As world energy demand continues to grow, it is ever more important that the environment is safeguarded and that energy production and use become sustainable. Renewable energy will, in the longer term, play a significant role. In the meantime, we continue to rely on traditional resources, including fossil fuels, which must be exploited using advanced, cleaner, technologies.
GASIFICATION can only reduce India's dependence upon imported oil for transport fuels, reducing our import bill by a third. India's transport sector will become carbon-neutral and hence, can become a leader in the battle against climate change.
GASIFICATION enables a wide range of energy sources including coal, biomass and residual oils to be converted into environmentally-friendly chemicals and fuels. Most of the effluents normally created in atmospheric burning plants are caught before combustion and converted into useful by-products, or captured for safe storage.
The important key components of GASIFICATION cover: abundant resources and deposits of coal, demand for clean energy, wide range of biomass / waste feedstock, recover energy locked in biomass and municipal solid waste, eliminating incineration of landfilling and produce electricity with significantly reduced environmental impact compared to conventional technologies.
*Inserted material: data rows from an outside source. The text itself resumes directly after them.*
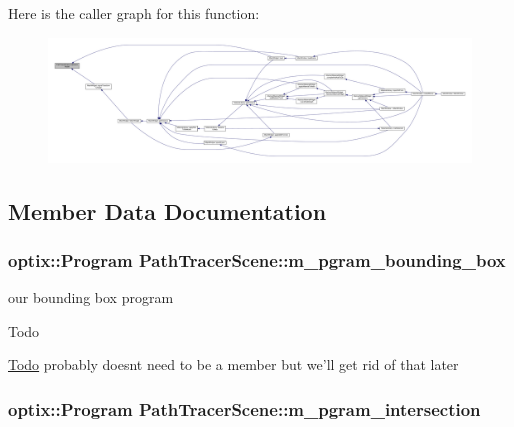 Here is the caller graph for this function\-:
\nopagebreak
\begin{figure}[H]
\begin{center}
\leavevmode
\includegraphics[width=350pt]{class_path_tracer_scene_adeddc6d4c2df9c23baebb32ee016c57b_icgraph}
\end{center}
\end{figure}




\subsection{Member Data Documentation}
\hypertarget{class_path_tracer_scene_a9eff6b99097c6edb6e4da1ab6da1f494}{
\subsubsection[{m\-\_\-pgram\-\_\-bounding\-\_\-box}]{\setlength{\rightskip}{0pt plus 5cm}optix\-::\-Program Path\-Tracer\-Scene\-::m\-\_\-pgram\-\_\-bounding\-\_\-box\hspace{0.3cm}{\ttfamily [private]}}}\label{class_path_tracer_scene_a9eff6b99097c6edb6e4da1ab6da1f494}


our bounding box program 

\begin{DoxyRefDesc}{Todo}
\item[\hyperlink{todo__todo000005}{Todo}]probably doesnt need to be a member but we'll get rid of that later \end{DoxyRefDesc}
\hypertarget{class_path_tracer_scene_a50f096b5a5941c50a87fdd8864304852}{
\subsubsection[{m\-\_\-pgram\-\_\-intersection}]{\setlength{\rightskip}{0pt plus 5cm}optix\-::\-Program Path\-Tracer\-Scene\-::m\-\_\-pgram\-\_\-intersection\hspace{0.3cm}{\ttfamily [private]}}}\label{class_path_tracer_scene_a50f096b5a5941c50a87fdd8864304852}


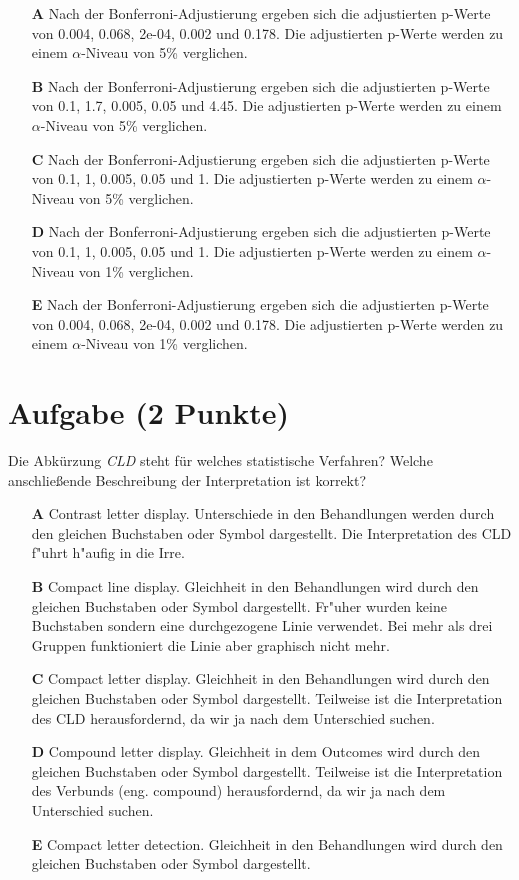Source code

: \documentclass[a4paper, 9pt]{scrartcl}\usepackage[]{graphicx}\usepackage[]{xcolor}
\begin{document}
\begin{enumerate}
\item [\textbf{A} \msquare] Nach der Bonferroni-Adjustierung ergeben sich die adjustierten p-Werte von 0.004, 0.068, 2e-04, 0.002 und 0.178. Die adjustierten p-Werte werden zu einem $\alpha$-Niveau von 5\% verglichen.
\item [\textbf{B} \msquare] Nach der Bonferroni-Adjustierung ergeben sich die adjustierten p-Werte von 0.1, 1.7, 0.005, 0.05 und 4.45. Die adjustierten p-Werte werden zu einem $\alpha$-Niveau von 5\% verglichen.
\item [\textbf{C} \msquare] Nach der Bonferroni-Adjustierung ergeben sich die adjustierten p-Werte von 0.1, 1, 0.005, 0.05 und 1. Die adjustierten p-Werte werden zu einem $\alpha$-Niveau von 5\% verglichen.
\item [\textbf{D} \msquare] Nach der Bonferroni-Adjustierung ergeben sich die adjustierten p-Werte von 0.1, 1, 0.005, 0.05 und 1. Die adjustierten p-Werte werden zu einem $\alpha$-Niveau von 1\% verglichen.
\item [\textbf{E} \msquare] Nach der Bonferroni-Adjustierung ergeben sich die adjustierten p-Werte von 0.004, 0.068, 2e-04, 0.002 und 0.178. Die adjustierten p-Werte werden zu einem $\alpha$-Niveau von 1\% verglichen.
\end{enumerate}

\section{Aufgabe \hfill (2 Punkte)}

Die Abk{\"u}rzung \textit{CLD} steht f{\"u}r welches statistische Verfahren? Welche
anschlie{\ss}ende Beschreibung der Interpretation ist korrekt? 



\begin{enumerate}
\item [\textbf{A} \msquare] Contrast letter display. Unterschiede in den Behandlungen werden durch den gleichen Buchstaben oder Symbol dargestellt. Die Interpretation des CLD f{"u}hrt h{"a}ufig in die Irre.
\item [\textbf{B} \msquare] Compact line display. Gleichheit in den Behandlungen wird durch den gleichen Buchstaben oder Symbol dargestellt. Fr{"u}her wurden keine Buchstaben sondern eine durchgezogene Linie verwendet. Bei mehr als drei Gruppen funktioniert die Linie aber graphisch nicht mehr.
\item [\textbf{C} \msquare] Compact letter display. Gleichheit in den Behandlungen wird durch den gleichen Buchstaben oder Symbol dargestellt. Teilweise ist die Interpretation des CLD herausfordernd, da wir ja nach dem Unterschied suchen.
\item [\textbf{D} \msquare] Compound letter display. Gleichheit in dem Outcomes wird durch den gleichen Buchstaben oder Symbol dargestellt. Teilweise ist die Interpretation des Verbunds (eng. compound) herausfordernd, da wir ja nach dem Unterschied suchen.
\item [\textbf{E} \msquare] Compact letter detection. Gleichheit in den Behandlungen wird durch den gleichen Buchstaben oder Symbol dargestellt.
\end{enumerate}
\end{document}
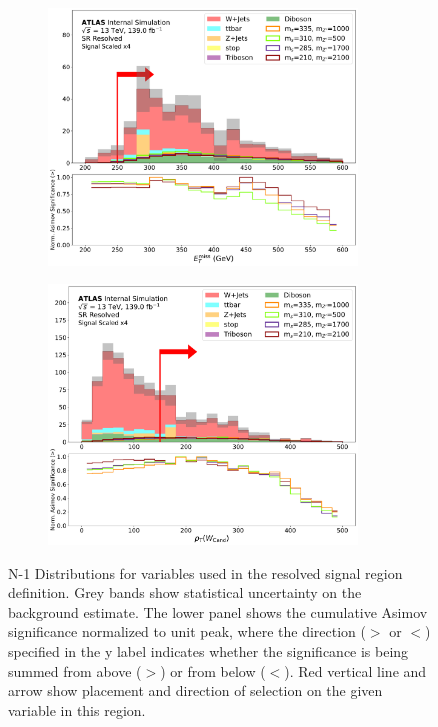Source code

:\begin{figure}[htbp]
\begin{subfigure}[t]{0.48\textwidth}
     \includegraphics[width = 0.9\textwidth]{Figures/5/SR1L_Resolved/MetTST_met_normSig_N_1.pdf}
    \caption{\met}
    \end{subfigure}
    \begin{subfigure}[t]{0.48\textwidth}
    \centering
     \includegraphics[width = 0.9\textwidth]{Figures/5/SR1L_Resolved/WCand_pt_normSig_N_1.pdf}
    \caption{\Wcandpt}
    \end{subfigure}
     \caption{N-1 Distributions for variables used in the resolved signal region definition. Grey bands show statistical uncertainty on the background estimate. The lower panel shows the cumulative Asimov significance normalized to unit peak, where the direction (\(>\) or \(<\)) specified in the y label indicates whether the significance is being summed from above (\(>\)) or from below (\(<\)). Red vertical line and arrow show placement and direction of selection on the given variable in this region.}
     \label{fig:Nminus1resolvedSR_app}
\end{figure}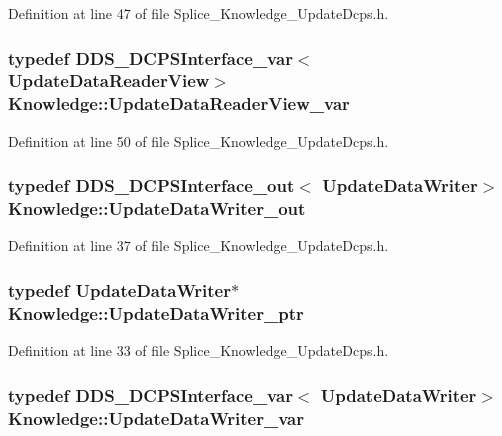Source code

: Definition at line 47 of file Splice\_\-Knowledge\_\-UpdateDcps.h.

\hypertarget{namespaceKnowledge_ad97d086c37b8c4370a3dbd0fa1f4b86a}{
\subsubsection[{UpdateDataReaderView\_\-var}]{\setlength{\rightskip}{0pt plus 5cm}typedef DDS\_\-DCPSInterface\_\-var$<$ {\bf UpdateDataReaderView}$>$ {\bf Knowledge::UpdateDataReaderView\_\-var}}}
\label{da/d50/namespaceKnowledge_ad97d086c37b8c4370a3dbd0fa1f4b86a}


Definition at line 50 of file Splice\_\-Knowledge\_\-UpdateDcps.h.

\hypertarget{namespaceKnowledge_a400a4e00825d1958022850074dd293de}{
\subsubsection[{UpdateDataWriter\_\-out}]{\setlength{\rightskip}{0pt plus 5cm}typedef DDS\_\-DCPSInterface\_\-out$<$ {\bf UpdateDataWriter}$>$ {\bf Knowledge::UpdateDataWriter\_\-out}}}
\label{da/d50/namespaceKnowledge_a400a4e00825d1958022850074dd293de}


Definition at line 37 of file Splice\_\-Knowledge\_\-UpdateDcps.h.

\hypertarget{namespaceKnowledge_aa32f34fdd4439201a0163b9e6a6713d7}{
\subsubsection[{UpdateDataWriter\_\-ptr}]{\setlength{\rightskip}{0pt plus 5cm}typedef {\bf UpdateDataWriter}$\ast$ {\bf Knowledge::UpdateDataWriter\_\-ptr}}}
\label{da/d50/namespaceKnowledge_aa32f34fdd4439201a0163b9e6a6713d7}


Definition at line 33 of file Splice\_\-Knowledge\_\-UpdateDcps.h.

\hypertarget{namespaceKnowledge_a560a08cffb536bdec78ec681bd76c4b5}{
\subsubsection[{UpdateDataWriter\_\-var}]{\setlength{\rightskip}{0pt plus 5cm}typedef DDS\_\-DCPSInterface\_\-var$<$ {\bf UpdateDataWriter}$>$ {\bf Knowledge::UpdateDataWriter\_\-var}}}
\label{da/d50/namespaceKnowledge_a560a08cffb536bdec78ec681bd76c4b5}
The increase inurbanization and the population living in cities and towns, and the rise in the price of oil, have put pressure on traditional energy supplies, and have helped drive the gasification dramatically over the years. The failure to acquire current energy and power resources, lack of alternatives to gasification, increasing industrialization by exploiting natural resources, and acceptance of governments to invest in R&D of gasifier plants, has increased the gasification demand.